Hydrological model calibration is a complex task. The success of the activity depends on different factors including both the quality and quantity of available data, the performance measure(s) used to evaluate model adequacy, and the calibration procedure. Performance measures, widely used in hydrological modeling, aim to provide an objective evaluation of the closeness between simulated and observed hydrological data (Pechlivanidis et al. 2010). Each performance measure emphasizes a particular aspect of the hydrograph, or a dynamic behaviour (e.g. low or high flow). Therefore, any performance measure, no matter how carefully chosen or defined, is inadequate to represent the variability of the entire hydrograph (Vrugt et al. 2003; Krause et al. 2005). Gupta et al. (1998) highlight the importance of using different performance measures simultaneously in order to capture different hydrograph features. However, the majority of the performance measures used (e.g. Nash–Sutcliffe efficiency, NSE; root mean square error, RMSE) compare the simulated and observed streamflow point by point (daily or hourly flows) and are associated with a loss of information, as illustrated in Figure 1. Recently* model diagnostic evaluation* has been used instead of model calibration (e.g. Gupta et al. 2008; Yilmaz et al. 2008). This approach aims to examine the extent to which a model can be reconciled with observations, and identifies the model component that needs improvement (Gupta et al. 2008). The approach is based on using *hydrological signatures* which are indices describing the different characteristics of the flow regime in a watershed.

Figure 1 Model evaluation concept with classical performance measure vs the functional approach.

The common limitation of the traditional performance measures such as NSE or RMSE and the hydrological signatures is that information about the temporal flow variability is lost. Streamflow is naturally continuous in time. Therefore, it is more realistic to compare the entire simulated and observed hydrographs as temporal functions instead of discrete (daily or hourly) observations. The functional framework introduced by Ramsay and Silverman (2002; 2005) allows the study and performance of statistical analysis on such data (i.e. hydrographs as temporal functions). Functional data analysis (FDA) is widely used in different fields (Ramsay and Silverman 2002). In hydrology, this framework was used for flood frequency analysis and outlier detection by Chebana et al. (2012), for hydrograph classification by Ternynck et al. (2016); and for streamflow forecasting by Masselot et al. (2016). FDA allows the modeller to conduct one analysis of the entire data, transformed into a function, instead of several univariate or multivariate analyses (Chebana et al. 2012).

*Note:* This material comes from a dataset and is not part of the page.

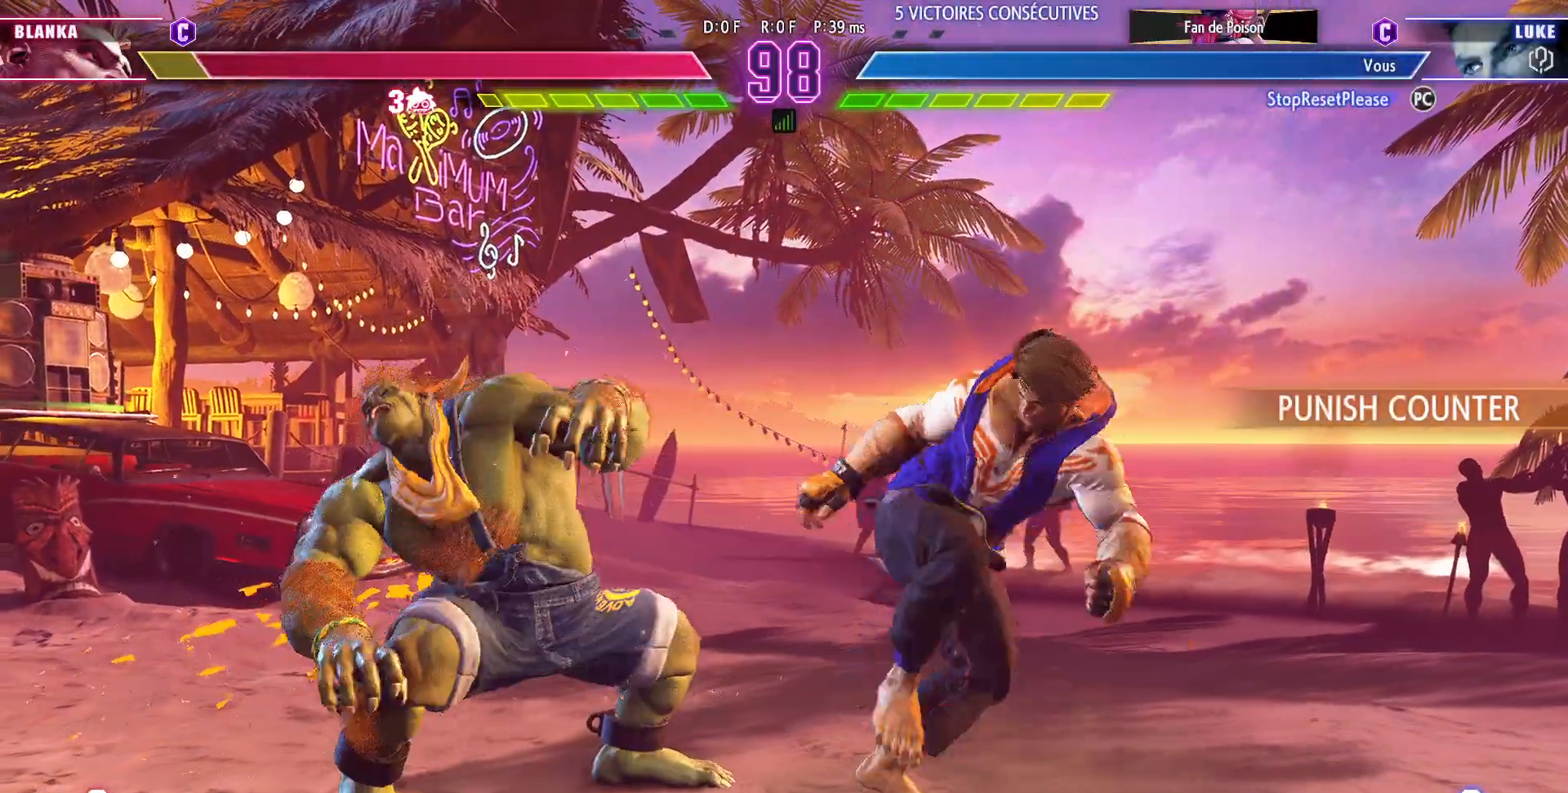
{"buttons": ["TRIANGLE"], "left_stick": "down", "events": [[67, "left_stick", "center"], [133, "left_stick", "left"], [183, "left_stick", "center"], [267, "left_stick", "down"], [383, "TRIANGLE", "down"]]}
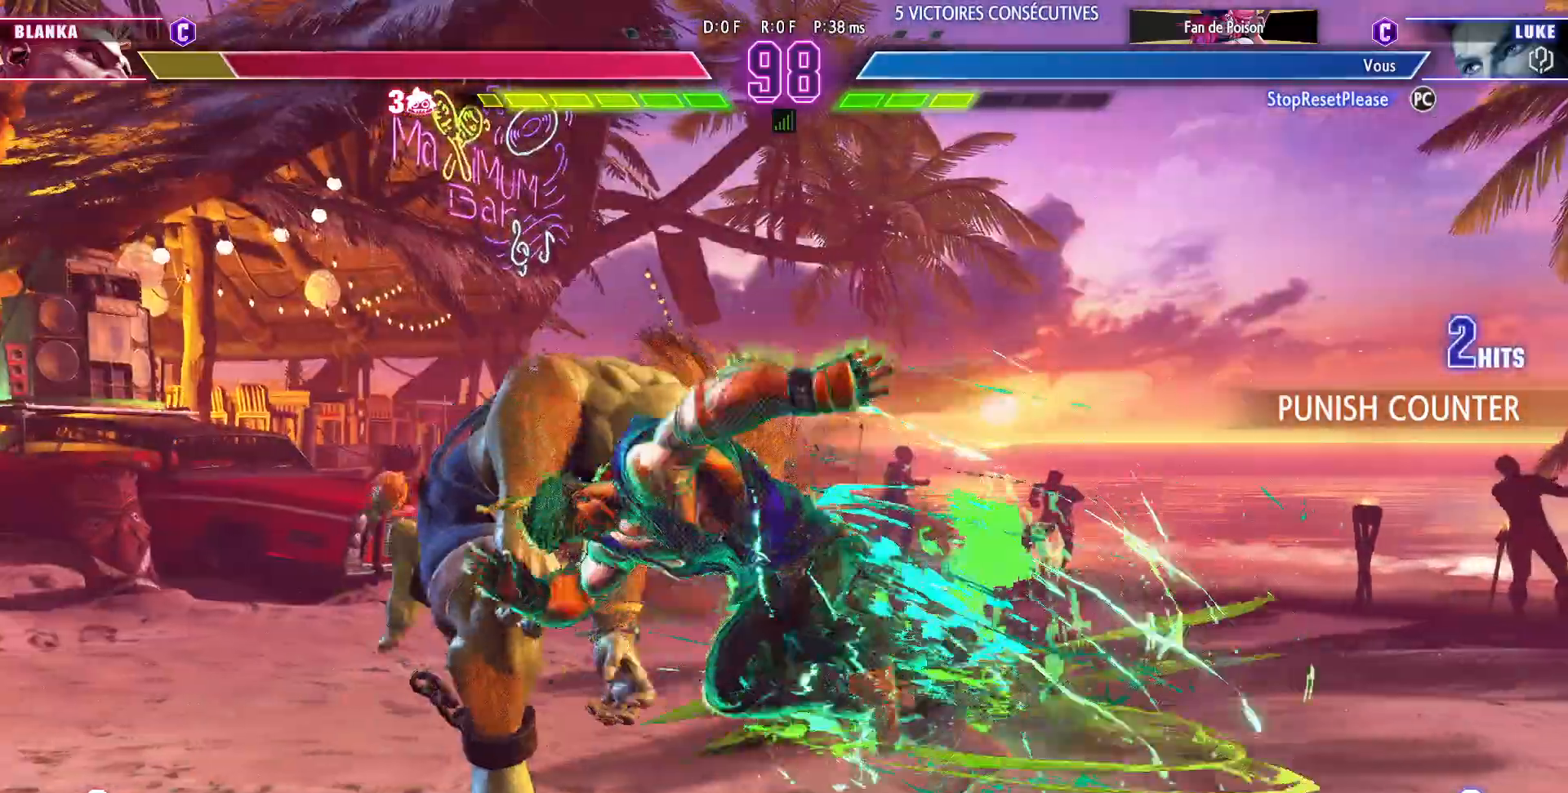
{"buttons": ["R1"], "left_stick": "down", "events": [[33, "TRIANGLE", "up"], [483, "R1", "down"]]}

The objective of this study is to define a performance measure based on FDA that preserves the temporal flow variability. The proposed conceptual framework for model evaluation consists of comparing the observed and simulated hydrographs as single entities, as illustrated in Figure 1 above. The time series in this context are temporal curves of dimension *n* (number of years of observations), unlike in the classical approach where the time series are a vector of dimension 365 × *n*. The model evaluation is based on functional statistics that are provided by time step and would represent an extension of traditional hydrological signatures in the context of functional data.

The novelty of this paper is using the FDA framework as a tool for hydrological model calibration and evaluation that allows an analysis of the simulated and observed hydrographs in one single step. In contrast, the classical approach requires multiple analyses to study low and high flows and timing to peak flows.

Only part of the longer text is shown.